Byways by the Blue Mountains
We met a family from Sydney who lowered our expectations of the Blue Mountains National Park when they heard we were spending several days there. I can’t recall their exact words, but they sounded apologetic — something along the lines of, “Don’t be surprised to find they’re not really mountains” and, “at least the cliff faces are rather nice.” They also expressed surprise that we wanted to spend more than a day or two there.
Then Morgan and I began to notice that whenever we saw brochures promoting the Blue Mountains, they featured the same photo of the famous Three Sisters rock formation, as if that’s the only thing in the whole national park worth seeing.
Uh-oh, we thought — why did we plan to spend a whole five nights at an eco lodge there? Then we experienced the upside of lowered expectations: We were pleasantly surprised.
True, Australia’s signature “mountains” look pretty humble in comparison to any foothill in the Rockies, the Andes or New Zealand’s Southern Alps. But that’s because they’re not really mountains; they’re uplifted plateaus with rivers crisscrossing vast forested canyons below. They’re located about an hour away from Sydney and take their name from the bluish-gray haze that hangs in the valley from light reflecting off particles in the air. Seemingly endless escarpments and crevices reveal waterfalls and sandstone sculptures. The tabletop mountains reminded me of Mesa Verde National Park in Colorado, while some of the rock formations evoke Sedona.
I wouldn’t necessarily recommend five days in the region unless you want to do what we did: unplug in a remote spot to spend quiet days running, hiking and homeschooling in between exploring the region’s highlights. But the Blue Mountains are definitely worth more than a day.
Here are some of Morgan’s photos showing reasons to venture beyond the Three Sisters Rock overlook at Echo Point (where all the tour buses stop).

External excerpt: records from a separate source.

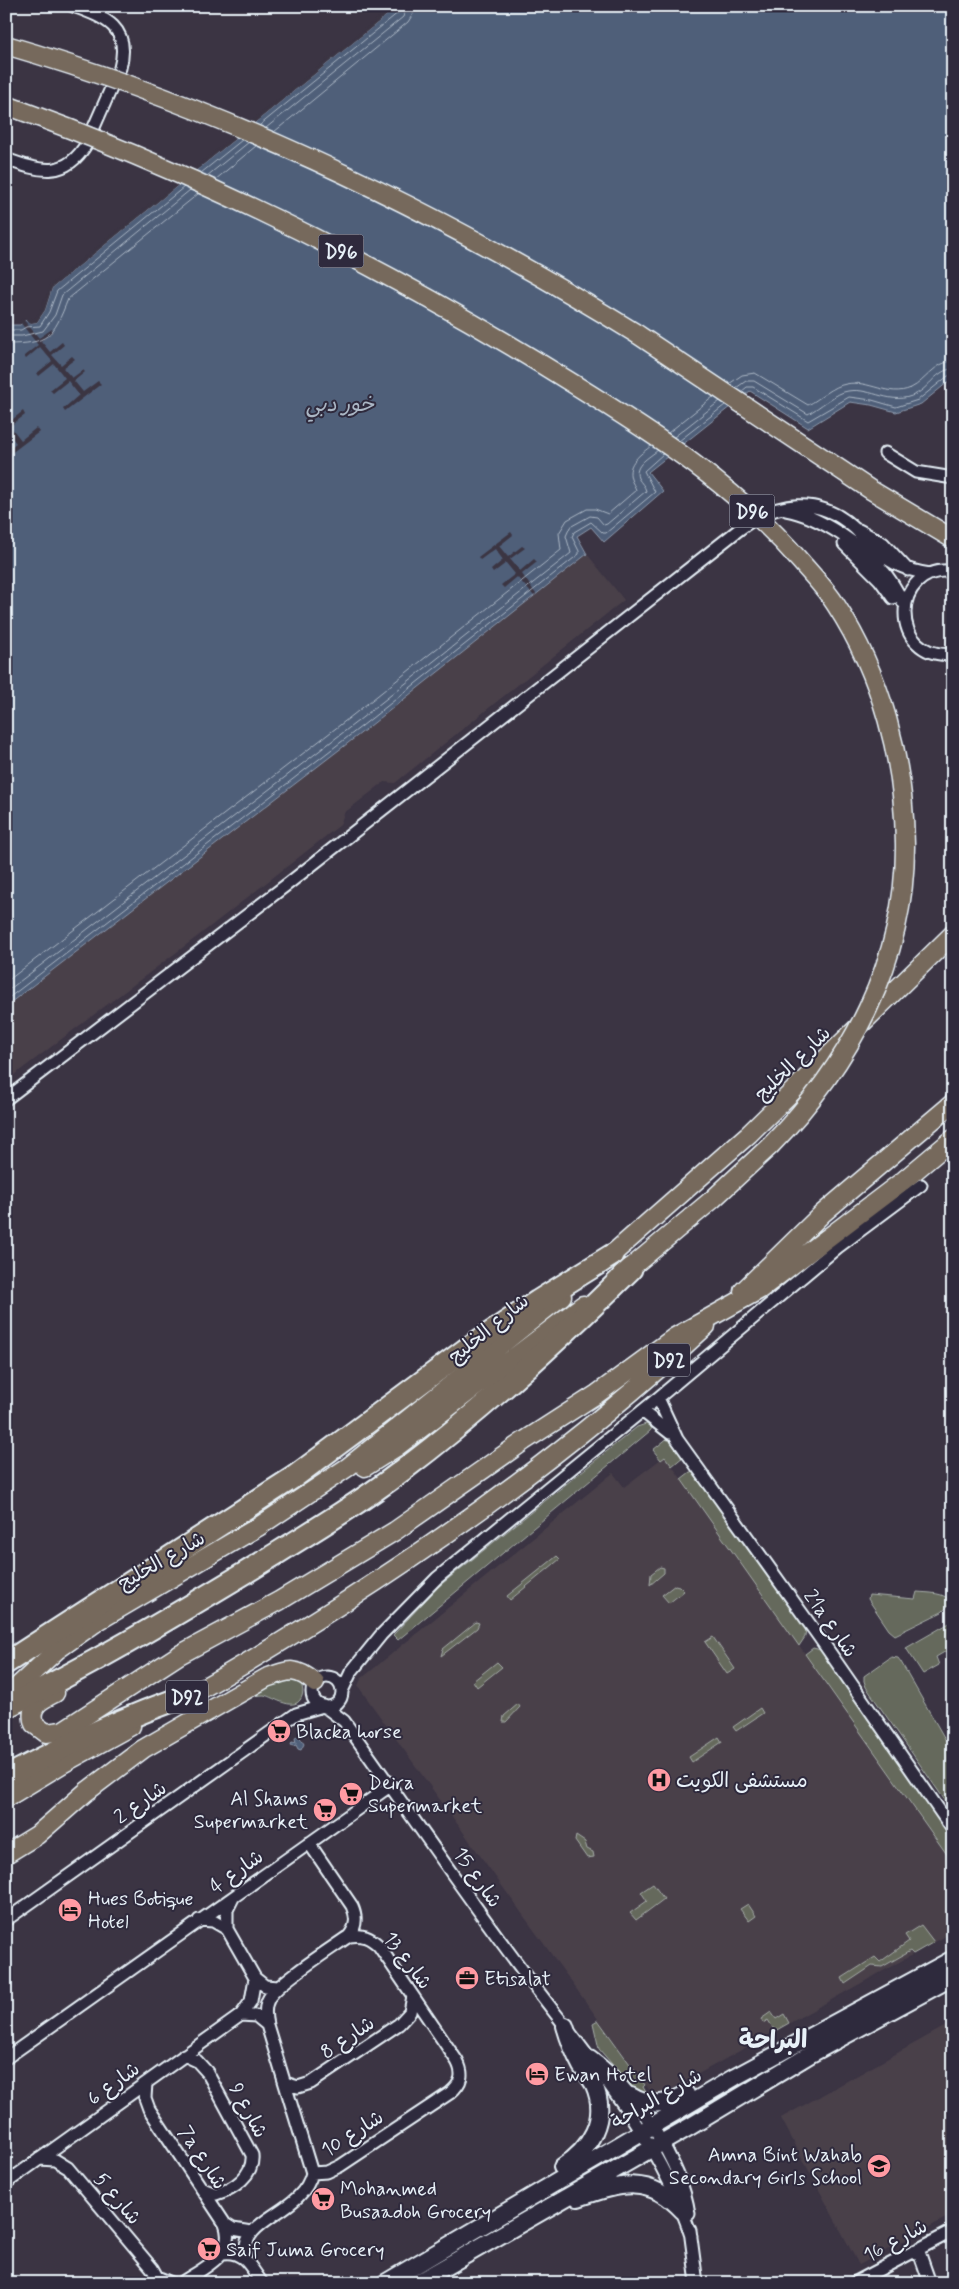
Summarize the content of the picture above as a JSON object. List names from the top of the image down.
{
  "streets": {
    "main road": ["D96", "شارع الخليج", "D92"],
    "street": [
      "21a شارع",
      "شارع 2",
      "شارع 4",
      "شارع 15",
      "شارع 13",
      "شارع 8",
      "شارع 6",
      "شارع البراحة",
      "شارع 9",
      "شارع 10",
      "7a شارع",
      "شارع 5",
      "شارع 16"
    ]
  },
  "crossings": [
    ["شارع 2", "شارع 15"],
    ["شارع 4", "شارع 15"],
    ["شارع 4", "شارع 13"],
    ["شارع 4", "شارع 6"],
    ["شارع 15", "شارع البراحة"],
    ["شارع 13", "شارع 8"],
    ["شارع 13", "شارع 6"],
    ["شارع 13", "شارع 10"],
    ["شارع 6", "شارع 9"],
    ["شارع 6", "7a شارع"],
    ["شارع 6", "شارع 5"],
    ["شارع 9", "7a شارع"]
  ],
  "districts": ["البراحة"],
  "water": ["خور دبي"],
  "places": {
    "supermarket": [
      "Blacka horse",
      "Deira Supermarket",
      "Al Shams Supermarket",
      "Mohanmed Busaadoh Grocery",
      "Saif Juma Grocery"
    ],
    "hospital": ["مستشفى الكويت"],
    "hotel": ["Hues Botique Hotel", "Ewan Hotel"],
    "office": ["Etisalat"],
    "school or university": ["Amna Bint Wahab Secondary Girls School"]
  }
}
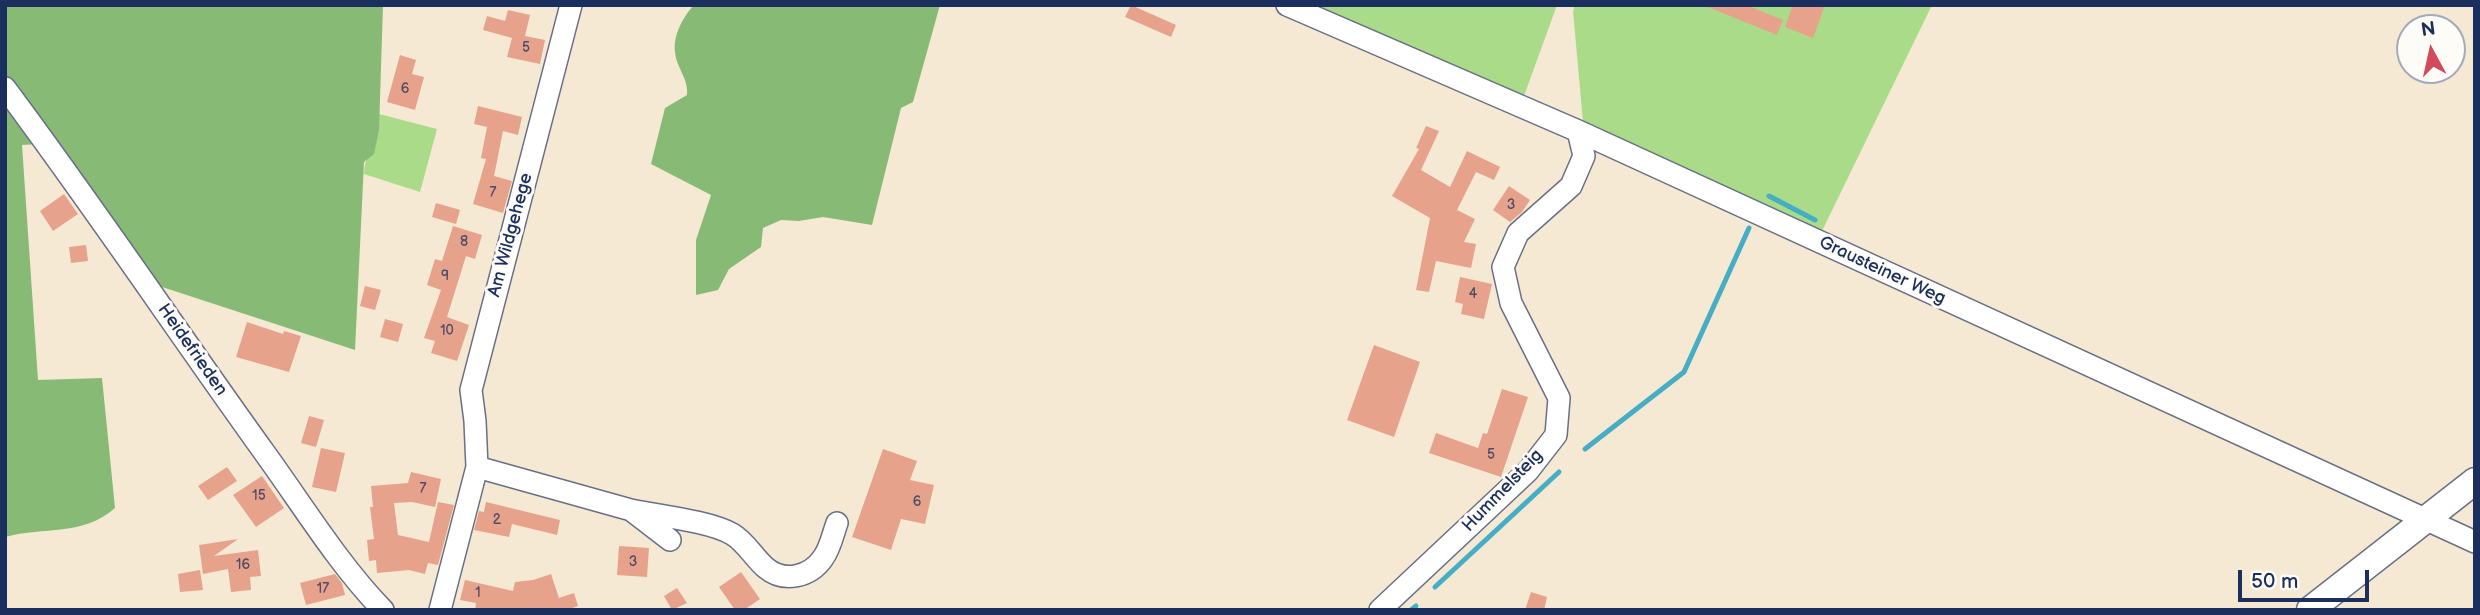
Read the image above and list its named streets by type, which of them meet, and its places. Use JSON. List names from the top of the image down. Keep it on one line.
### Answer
{"streets":{"street":["Am Wildgehege","Grausteiner Weg","Heidefrieden","Hummelsteig"]},"crossings":[["Grausteiner Weg","Hummelsteig"]],"house_numbers":["5","6","7","3","8","9","4","10","5","7","15","6","2","3","16","17","1"],"scale_bar":"50 m","north":"top"}
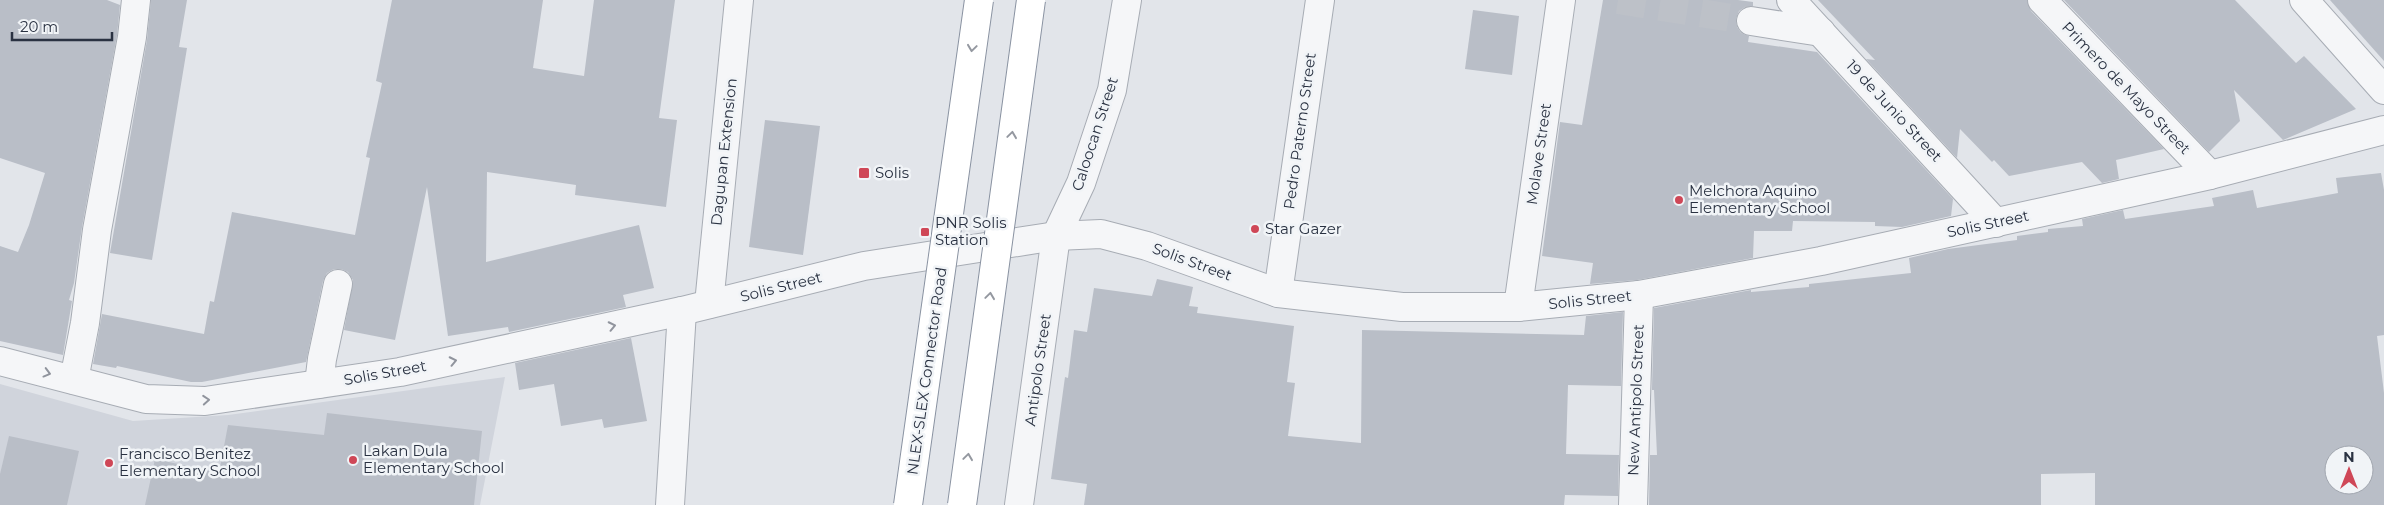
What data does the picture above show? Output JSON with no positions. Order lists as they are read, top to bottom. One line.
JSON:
{"streets":{"highway":["NLEX-SLEX Connector Road"],"street":["Primero de Mayo Street","19 de Junio Street","Pedro Paterno Street","Caloocan Street","Dagupan Extension","Molave Street","Solis Street","Antipolo Street","New Antipolo Street"]},"crossings":[["Primero de Mayo Street","Solis Street"],["19 de Junio Street","Solis Street"],["Pedro Paterno Street","Solis Street"],["Caloocan Street","Solis Street"],["Caloocan Street","Antipolo Street"],["Dagupan Extension","Solis Street"],["Molave Street","Solis Street"],["Solis Street","Antipolo Street"],["Solis Street","New Antipolo Street"]],"places":{"transit":["Solis","PNR Solis Station"],"other":["Melchora Aquino Elementary School","Star Gazer","Lakan Dula Elementary School","Francisco Benitez Elementary School"]},"scale_bar":"20 m","north":"top"}
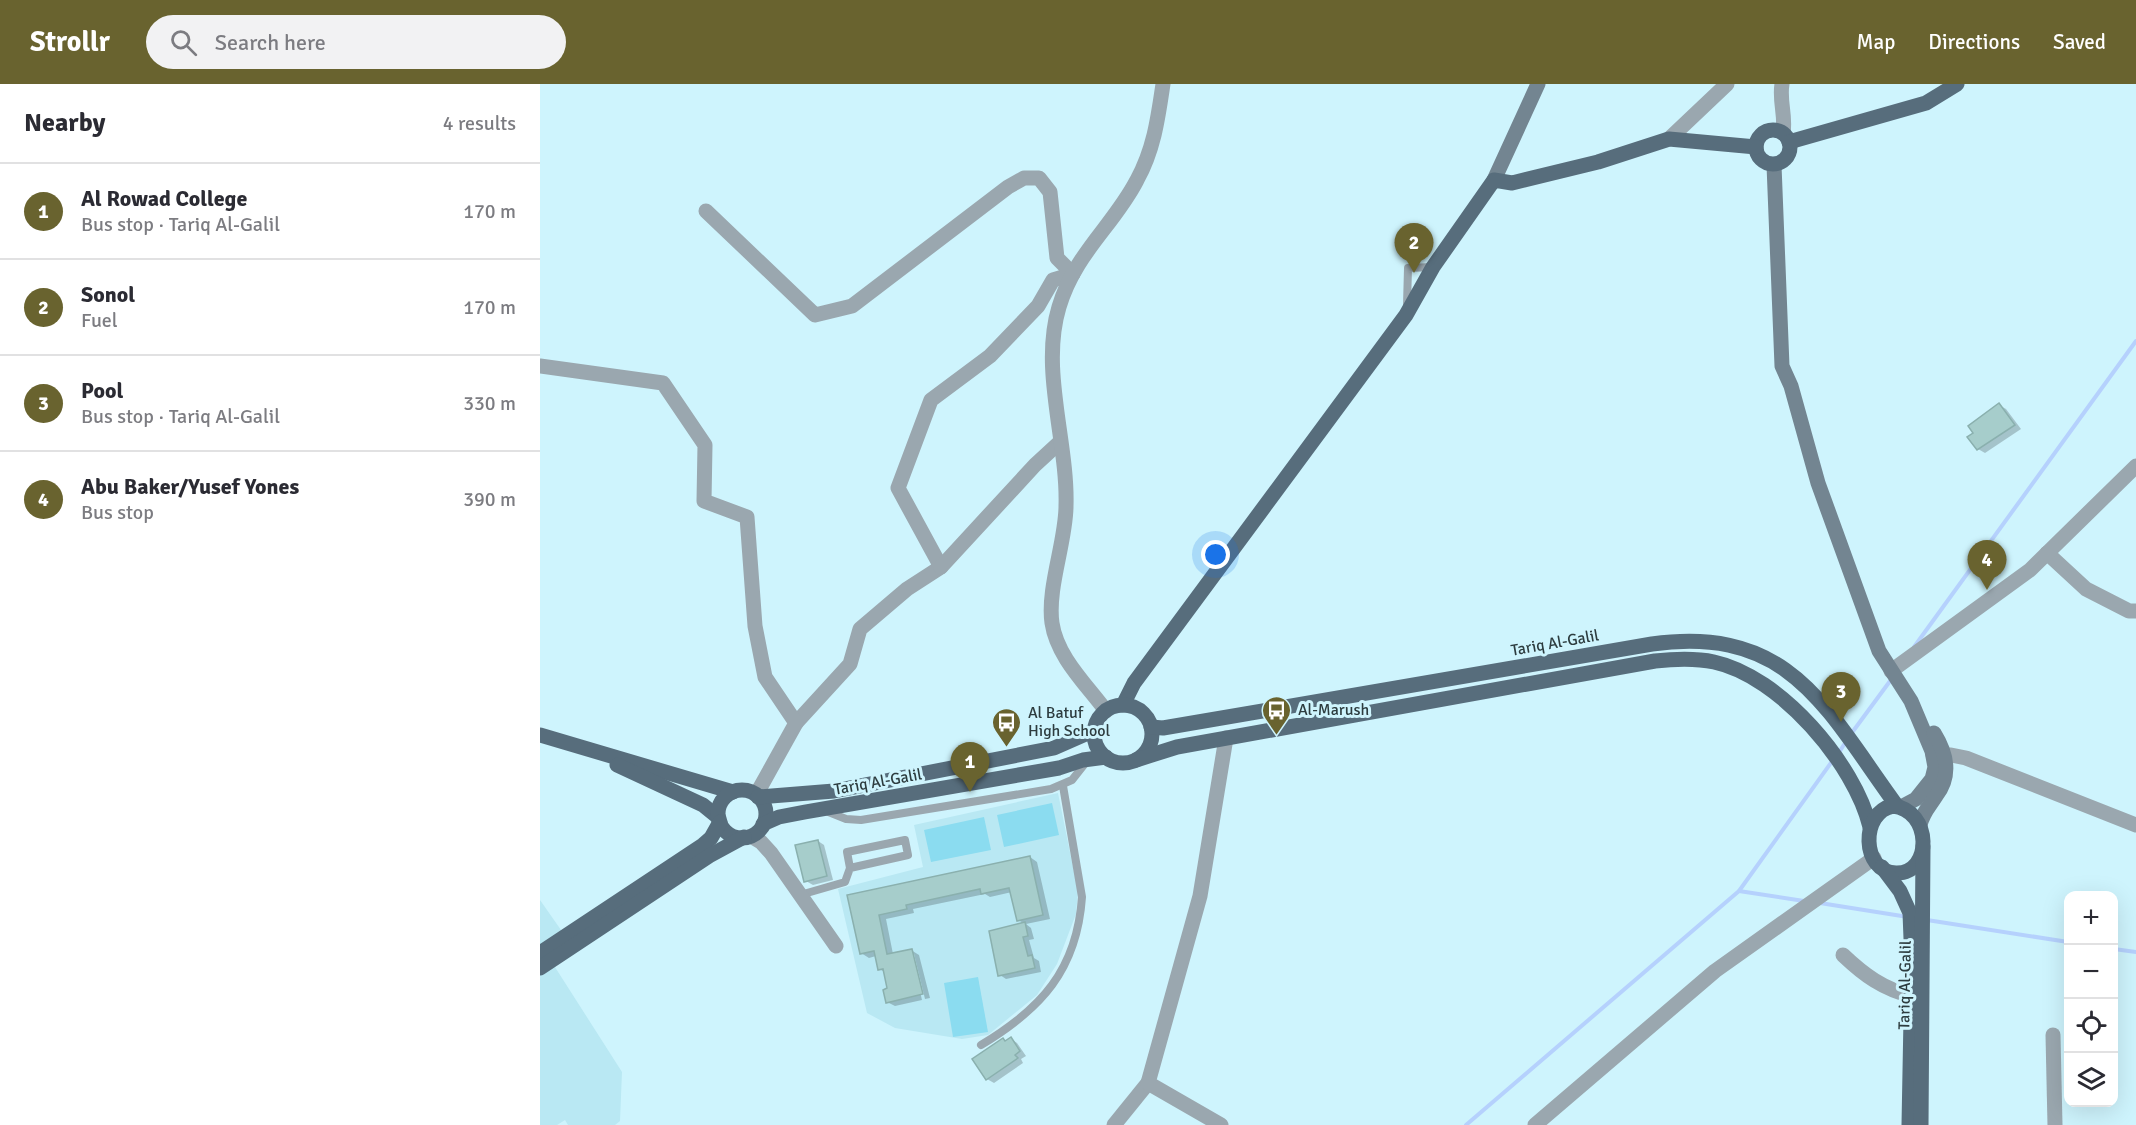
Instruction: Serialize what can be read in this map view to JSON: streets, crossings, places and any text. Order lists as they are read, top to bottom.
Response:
{
  "streets": {
    "main road": ["Tariq Al-Galil"]
  },
  "places": {
    "bus stop": ["Al-Marush", "Al Batuf High School"]
  },
  "page": {
    "header": "Strollr",
    "search": "Search here",
    "nav": ["Map", "Directions", "Saved"],
    "heading": ["Nearby", "4 results"],
    "list": [
      {
        "mark": "1",
        "name": "Al Rowad College",
        "note": "Bus stop · Tariq Al-Galil",
        "value": "170 m"
      },
      {
        "mark": "2",
        "name": "Sonol",
        "note": "Fuel",
        "value": "170 m"
      },
      {
        "mark": "3",
        "name": "Pool",
        "note": "Bus stop · Tariq Al-Galil",
        "value": "330 m"
      },
      {
        "mark": "4",
        "name": "Abu Baker/Yusef Yones",
        "note": "Bus stop",
        "value": "390 m"
      }
    ],
    "pins": [
      "2",
      "4",
      "3",
      "1"
    ],
    "map_buttons": ["+", "−"]
  }
}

This is one tourist trap worth the price of admission. Scenic World in Katoomba takes visitors across the Jamison Valley and down below. Even though I’m normally nervous about heights, I loved the views that this glass box revealed as it floated across from one cliff to another:
It’s worth going down as well as across the canyon to explore the walkway through the forest below. Take the cable car down:
Then explore the walkway through the forest to learn about the valley’s physical features and history of coal mining:
Even prettier than Katoomba Falls, Wentworth Falls (located next to the town of the same name) reveals itself best from a short hike from the town’s main trail head.
Evan’s Lookout to Govett’s Leap Lookout:
Our lodge in the town of Blackheath was right next to Evan’s Lookout, a point I found more visually alluring than the heavily visited Echo Point in Katoomba. The cliff track from there to Govett’s Leap is only a few kilometers long but challenging due to its series of stairs. Morgan and I had a great run/hike along here and discovered more waterfalls along the way:
Katoomba, Blackheath and Leura:
Unfortunately we didn’t take photos to show them off, but take my word for it: the towns of Blackheath, Katoomba and Leura are hip hideaways with great cafes and cool shops tucked into 90-year-old buildings decked out in art deco details. Katoomba is the main destination for day-trippers, but if I had to choose one for dining and shopping, I’d pick Leura.